GitHubは接続エラーを未然に防ぐための具体的な確認手順を案内しています。まずブラウザについては、最新版にアップデートしておけば新しいTLSアルゴリズムに対応できるとしています。実際に対応状況を確認したい場合は、SHA-1がすでに無効化されているgithub.devにアクセスし、接続エラーなく表示されるかどうかをチェックする方法が紹介されています。API連携を行っている場合は、利用しているフレームワークやライブラリが最新であることを確認する必要があります。

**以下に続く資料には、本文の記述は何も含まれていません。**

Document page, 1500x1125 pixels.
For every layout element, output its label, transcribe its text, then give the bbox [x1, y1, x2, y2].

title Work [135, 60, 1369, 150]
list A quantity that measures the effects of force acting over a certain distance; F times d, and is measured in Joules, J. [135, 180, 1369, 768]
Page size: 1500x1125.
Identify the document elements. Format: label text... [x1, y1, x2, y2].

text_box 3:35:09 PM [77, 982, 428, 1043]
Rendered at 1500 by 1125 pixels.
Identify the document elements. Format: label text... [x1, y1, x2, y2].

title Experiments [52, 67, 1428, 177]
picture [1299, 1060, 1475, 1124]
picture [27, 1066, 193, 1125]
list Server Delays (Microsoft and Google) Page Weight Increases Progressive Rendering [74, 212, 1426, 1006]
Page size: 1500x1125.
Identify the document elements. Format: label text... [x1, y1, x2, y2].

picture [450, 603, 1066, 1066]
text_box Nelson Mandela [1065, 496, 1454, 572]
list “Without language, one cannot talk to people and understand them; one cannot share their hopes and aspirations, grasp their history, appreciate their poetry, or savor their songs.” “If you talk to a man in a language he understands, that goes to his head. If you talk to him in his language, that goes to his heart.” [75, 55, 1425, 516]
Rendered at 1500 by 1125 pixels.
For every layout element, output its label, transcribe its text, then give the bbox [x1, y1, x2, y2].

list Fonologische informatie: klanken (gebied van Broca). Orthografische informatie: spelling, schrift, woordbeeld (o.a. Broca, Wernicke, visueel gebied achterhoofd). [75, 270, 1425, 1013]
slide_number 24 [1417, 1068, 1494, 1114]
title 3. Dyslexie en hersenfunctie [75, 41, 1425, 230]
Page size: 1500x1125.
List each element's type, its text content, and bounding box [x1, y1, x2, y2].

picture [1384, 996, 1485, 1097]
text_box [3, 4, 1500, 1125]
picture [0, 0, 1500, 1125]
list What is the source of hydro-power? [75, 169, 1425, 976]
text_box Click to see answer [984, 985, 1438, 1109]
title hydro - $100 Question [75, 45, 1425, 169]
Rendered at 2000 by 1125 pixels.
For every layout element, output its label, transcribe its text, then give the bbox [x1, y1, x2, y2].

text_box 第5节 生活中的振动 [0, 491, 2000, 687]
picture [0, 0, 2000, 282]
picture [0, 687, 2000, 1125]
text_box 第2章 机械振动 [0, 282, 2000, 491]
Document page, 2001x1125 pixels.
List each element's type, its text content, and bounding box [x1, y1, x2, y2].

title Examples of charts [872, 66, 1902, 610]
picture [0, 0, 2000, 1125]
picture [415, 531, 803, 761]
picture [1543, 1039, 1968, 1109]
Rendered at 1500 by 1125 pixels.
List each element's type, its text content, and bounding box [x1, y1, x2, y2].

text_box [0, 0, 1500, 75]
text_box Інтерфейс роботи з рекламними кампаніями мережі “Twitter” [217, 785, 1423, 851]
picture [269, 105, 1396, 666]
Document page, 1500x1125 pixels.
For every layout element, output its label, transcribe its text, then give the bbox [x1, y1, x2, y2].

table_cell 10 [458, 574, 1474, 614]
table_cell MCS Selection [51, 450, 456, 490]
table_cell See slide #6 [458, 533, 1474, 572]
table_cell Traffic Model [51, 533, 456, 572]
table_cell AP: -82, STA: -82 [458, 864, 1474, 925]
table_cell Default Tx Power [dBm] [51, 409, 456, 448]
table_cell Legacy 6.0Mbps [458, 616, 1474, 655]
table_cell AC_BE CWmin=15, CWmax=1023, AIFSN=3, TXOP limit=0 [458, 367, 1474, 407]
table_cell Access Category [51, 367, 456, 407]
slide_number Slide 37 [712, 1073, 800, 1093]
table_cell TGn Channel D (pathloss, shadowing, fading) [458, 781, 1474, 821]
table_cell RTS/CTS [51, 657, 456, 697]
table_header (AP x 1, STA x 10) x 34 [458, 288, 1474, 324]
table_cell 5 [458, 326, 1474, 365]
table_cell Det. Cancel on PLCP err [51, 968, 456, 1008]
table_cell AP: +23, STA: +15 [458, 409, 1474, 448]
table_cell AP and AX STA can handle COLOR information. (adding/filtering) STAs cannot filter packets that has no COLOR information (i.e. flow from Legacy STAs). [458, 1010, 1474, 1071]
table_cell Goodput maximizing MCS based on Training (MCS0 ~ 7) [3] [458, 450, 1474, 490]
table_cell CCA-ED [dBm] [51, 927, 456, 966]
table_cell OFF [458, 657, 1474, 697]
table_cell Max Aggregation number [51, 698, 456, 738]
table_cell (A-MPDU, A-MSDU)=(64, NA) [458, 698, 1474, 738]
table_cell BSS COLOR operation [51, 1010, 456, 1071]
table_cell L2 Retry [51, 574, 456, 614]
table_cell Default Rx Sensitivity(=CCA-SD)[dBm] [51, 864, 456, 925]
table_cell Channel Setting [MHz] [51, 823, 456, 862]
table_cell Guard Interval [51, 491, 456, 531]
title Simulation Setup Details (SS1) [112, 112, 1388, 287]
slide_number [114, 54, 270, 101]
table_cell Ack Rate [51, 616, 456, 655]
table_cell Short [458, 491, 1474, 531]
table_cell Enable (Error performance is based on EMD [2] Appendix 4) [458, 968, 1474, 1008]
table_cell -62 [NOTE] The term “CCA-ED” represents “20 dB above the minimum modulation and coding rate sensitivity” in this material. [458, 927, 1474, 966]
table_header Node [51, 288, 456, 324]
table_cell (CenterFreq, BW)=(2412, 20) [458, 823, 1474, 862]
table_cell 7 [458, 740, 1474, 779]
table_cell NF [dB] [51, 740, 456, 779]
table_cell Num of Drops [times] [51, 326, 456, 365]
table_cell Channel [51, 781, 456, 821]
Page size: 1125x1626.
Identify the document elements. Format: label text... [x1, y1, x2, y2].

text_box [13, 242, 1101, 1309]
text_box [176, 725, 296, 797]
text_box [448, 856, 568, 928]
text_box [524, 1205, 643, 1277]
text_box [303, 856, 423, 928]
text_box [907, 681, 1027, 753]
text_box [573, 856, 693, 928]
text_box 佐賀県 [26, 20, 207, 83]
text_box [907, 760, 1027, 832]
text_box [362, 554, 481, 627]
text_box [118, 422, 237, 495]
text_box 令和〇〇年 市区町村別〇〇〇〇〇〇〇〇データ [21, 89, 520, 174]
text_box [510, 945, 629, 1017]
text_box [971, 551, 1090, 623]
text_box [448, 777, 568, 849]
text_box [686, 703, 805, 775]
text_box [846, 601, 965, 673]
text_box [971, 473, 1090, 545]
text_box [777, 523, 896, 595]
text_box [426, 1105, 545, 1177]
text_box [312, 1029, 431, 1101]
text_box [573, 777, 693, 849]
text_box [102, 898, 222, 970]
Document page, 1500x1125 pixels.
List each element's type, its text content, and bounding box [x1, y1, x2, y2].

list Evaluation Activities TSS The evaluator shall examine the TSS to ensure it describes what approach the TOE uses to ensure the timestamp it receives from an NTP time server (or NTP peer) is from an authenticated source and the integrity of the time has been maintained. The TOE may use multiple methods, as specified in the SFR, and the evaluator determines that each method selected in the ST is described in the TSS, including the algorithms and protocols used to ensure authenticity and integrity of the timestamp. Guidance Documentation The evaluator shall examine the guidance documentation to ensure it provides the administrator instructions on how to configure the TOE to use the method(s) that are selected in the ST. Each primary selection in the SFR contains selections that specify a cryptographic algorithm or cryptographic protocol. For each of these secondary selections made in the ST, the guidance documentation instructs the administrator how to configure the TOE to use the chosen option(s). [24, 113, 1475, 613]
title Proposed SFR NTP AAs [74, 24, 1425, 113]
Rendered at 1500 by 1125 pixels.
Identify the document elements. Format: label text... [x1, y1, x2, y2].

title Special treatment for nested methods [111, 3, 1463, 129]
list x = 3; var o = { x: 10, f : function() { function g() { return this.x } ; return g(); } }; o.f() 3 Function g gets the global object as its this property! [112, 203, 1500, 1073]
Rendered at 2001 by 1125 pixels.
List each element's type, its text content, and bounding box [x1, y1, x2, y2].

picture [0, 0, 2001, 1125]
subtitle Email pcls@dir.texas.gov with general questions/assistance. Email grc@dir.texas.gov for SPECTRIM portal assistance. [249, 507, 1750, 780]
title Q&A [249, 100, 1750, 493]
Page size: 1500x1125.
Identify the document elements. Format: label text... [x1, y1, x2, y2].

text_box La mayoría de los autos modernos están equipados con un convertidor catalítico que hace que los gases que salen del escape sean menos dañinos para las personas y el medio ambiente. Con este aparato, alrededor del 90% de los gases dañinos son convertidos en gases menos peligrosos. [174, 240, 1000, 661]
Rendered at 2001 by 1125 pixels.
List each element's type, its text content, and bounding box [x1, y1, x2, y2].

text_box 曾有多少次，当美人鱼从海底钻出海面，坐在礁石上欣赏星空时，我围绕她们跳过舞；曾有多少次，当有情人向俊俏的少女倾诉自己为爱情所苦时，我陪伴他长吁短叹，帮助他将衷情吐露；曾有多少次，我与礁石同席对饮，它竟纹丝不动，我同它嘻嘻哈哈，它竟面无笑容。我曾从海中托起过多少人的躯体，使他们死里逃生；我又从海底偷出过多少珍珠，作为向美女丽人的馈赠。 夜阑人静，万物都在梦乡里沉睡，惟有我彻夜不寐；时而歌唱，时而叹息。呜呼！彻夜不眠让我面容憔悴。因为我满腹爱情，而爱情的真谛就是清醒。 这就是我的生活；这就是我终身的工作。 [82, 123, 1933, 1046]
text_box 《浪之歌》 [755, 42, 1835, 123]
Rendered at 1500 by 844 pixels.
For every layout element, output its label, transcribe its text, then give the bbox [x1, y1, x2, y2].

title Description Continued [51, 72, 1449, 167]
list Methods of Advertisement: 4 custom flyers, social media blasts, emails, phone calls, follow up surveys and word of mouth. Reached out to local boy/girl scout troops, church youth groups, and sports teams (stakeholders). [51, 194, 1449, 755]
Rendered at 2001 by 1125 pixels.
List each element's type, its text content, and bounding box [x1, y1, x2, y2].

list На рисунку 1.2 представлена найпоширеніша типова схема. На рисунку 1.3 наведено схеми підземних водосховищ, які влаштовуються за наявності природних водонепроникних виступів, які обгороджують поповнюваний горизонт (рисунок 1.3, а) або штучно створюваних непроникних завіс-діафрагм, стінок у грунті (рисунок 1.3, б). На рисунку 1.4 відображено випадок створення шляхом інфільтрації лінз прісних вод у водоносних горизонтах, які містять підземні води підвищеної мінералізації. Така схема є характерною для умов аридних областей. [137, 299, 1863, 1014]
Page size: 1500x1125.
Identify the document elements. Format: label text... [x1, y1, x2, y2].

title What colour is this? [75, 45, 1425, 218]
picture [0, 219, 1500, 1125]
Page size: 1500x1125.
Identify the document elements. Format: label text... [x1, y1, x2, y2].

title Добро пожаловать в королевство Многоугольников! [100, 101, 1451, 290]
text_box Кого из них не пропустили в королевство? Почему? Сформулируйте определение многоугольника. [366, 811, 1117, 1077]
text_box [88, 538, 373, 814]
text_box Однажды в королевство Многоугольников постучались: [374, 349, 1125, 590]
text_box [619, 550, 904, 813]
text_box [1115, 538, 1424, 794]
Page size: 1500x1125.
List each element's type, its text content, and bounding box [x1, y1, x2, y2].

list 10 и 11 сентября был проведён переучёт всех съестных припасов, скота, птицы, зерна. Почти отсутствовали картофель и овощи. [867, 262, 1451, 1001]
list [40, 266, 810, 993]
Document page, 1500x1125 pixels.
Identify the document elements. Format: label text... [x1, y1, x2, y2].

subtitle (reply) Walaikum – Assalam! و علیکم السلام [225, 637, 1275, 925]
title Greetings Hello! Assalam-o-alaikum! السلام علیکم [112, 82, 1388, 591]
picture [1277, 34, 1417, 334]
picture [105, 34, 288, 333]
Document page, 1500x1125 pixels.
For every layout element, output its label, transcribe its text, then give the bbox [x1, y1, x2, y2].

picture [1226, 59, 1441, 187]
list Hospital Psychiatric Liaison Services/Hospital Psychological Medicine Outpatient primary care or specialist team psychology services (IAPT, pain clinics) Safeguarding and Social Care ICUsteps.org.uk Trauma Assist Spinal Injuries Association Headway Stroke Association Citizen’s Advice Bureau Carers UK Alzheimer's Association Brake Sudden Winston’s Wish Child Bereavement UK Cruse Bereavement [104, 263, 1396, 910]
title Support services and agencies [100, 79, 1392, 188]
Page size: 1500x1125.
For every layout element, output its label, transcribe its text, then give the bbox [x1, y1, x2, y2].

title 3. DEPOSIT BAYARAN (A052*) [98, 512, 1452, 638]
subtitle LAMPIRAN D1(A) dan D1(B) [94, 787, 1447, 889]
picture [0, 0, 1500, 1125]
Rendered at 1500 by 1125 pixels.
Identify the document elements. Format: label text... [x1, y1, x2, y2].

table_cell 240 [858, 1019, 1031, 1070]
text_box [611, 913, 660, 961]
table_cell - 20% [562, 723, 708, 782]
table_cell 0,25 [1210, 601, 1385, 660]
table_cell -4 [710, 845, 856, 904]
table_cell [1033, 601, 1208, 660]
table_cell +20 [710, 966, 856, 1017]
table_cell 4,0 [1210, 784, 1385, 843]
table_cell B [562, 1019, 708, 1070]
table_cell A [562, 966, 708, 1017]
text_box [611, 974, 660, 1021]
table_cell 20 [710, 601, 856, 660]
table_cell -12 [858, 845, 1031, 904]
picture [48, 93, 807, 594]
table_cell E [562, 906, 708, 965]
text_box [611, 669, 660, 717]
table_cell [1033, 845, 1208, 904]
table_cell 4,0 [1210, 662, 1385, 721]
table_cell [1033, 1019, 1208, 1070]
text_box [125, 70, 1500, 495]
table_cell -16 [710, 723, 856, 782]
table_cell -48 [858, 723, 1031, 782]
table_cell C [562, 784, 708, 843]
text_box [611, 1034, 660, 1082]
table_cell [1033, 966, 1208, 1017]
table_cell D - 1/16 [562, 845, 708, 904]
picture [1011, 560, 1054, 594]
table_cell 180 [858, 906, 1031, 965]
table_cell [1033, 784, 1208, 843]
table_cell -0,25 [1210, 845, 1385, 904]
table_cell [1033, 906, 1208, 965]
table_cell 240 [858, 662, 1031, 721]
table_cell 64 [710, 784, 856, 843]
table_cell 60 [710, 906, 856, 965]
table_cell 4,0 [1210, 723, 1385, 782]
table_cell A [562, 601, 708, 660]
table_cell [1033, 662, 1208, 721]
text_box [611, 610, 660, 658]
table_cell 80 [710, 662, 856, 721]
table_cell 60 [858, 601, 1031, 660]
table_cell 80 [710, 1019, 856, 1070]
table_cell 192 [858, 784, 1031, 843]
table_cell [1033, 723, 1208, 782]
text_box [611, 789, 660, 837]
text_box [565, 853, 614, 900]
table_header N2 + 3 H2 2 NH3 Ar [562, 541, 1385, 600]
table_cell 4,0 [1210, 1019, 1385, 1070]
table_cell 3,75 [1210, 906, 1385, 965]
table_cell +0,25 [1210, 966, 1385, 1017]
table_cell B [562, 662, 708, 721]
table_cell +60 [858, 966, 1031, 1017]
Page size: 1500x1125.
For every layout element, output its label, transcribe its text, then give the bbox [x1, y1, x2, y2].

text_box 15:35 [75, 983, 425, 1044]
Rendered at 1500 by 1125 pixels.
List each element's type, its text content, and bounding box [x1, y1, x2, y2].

  • ブラウザ: 最新版へのアップデート、github.devへのアクセスで動作確認
  • API連携: 利用中のHTTPクライアントライブラリ・フレームワークを最新化
  • Gitクライアント: 最新版のgitと、OpenSSLなど最新のTLSバックエンドを利用
  • 対象範囲: github.com、GitHub Enterprise Cloud、Data Residency版が対象。Enterprise Serverは対象外

Gitクライアントについては、特にLinux環境でOpenSSLなどのTLSバックエンドを利用している場合、OSとgit本体の両方を最新の状態に保つ必要があるとGitHubは注意を促しています。

セキュリティ強化としての位置づけ

SHA-1は衝突耐性の弱さが以前から指摘されてきたハッシュアルゴリズムで、TLSやHTTPSの世界では既により安全な代替アルゴリズムへの移行が業界全体で進んでいます。GitHubが半年近い予告期間とブラウンアウトによる段階的な移行プロセスを経て今回の完全無効化に踏み切ったことは、大規模なプラットフォームが後方互換性とセキュリティ強化のバランスを取りながら古い暗号方式を排除していく典型的な進め方だといえます。

社内のCI/CDパイプラインや自動化スクリプトが古いHTTPSライブラリ経由でGitHub APIやgit操作を行っている場合、今回の変更で気づかないうちに接続エラーが発生している可能性があります。心当たりがあるチームは、ログを確認しつつ早めにクライアント側のアップデートを済ませておくのが得策です。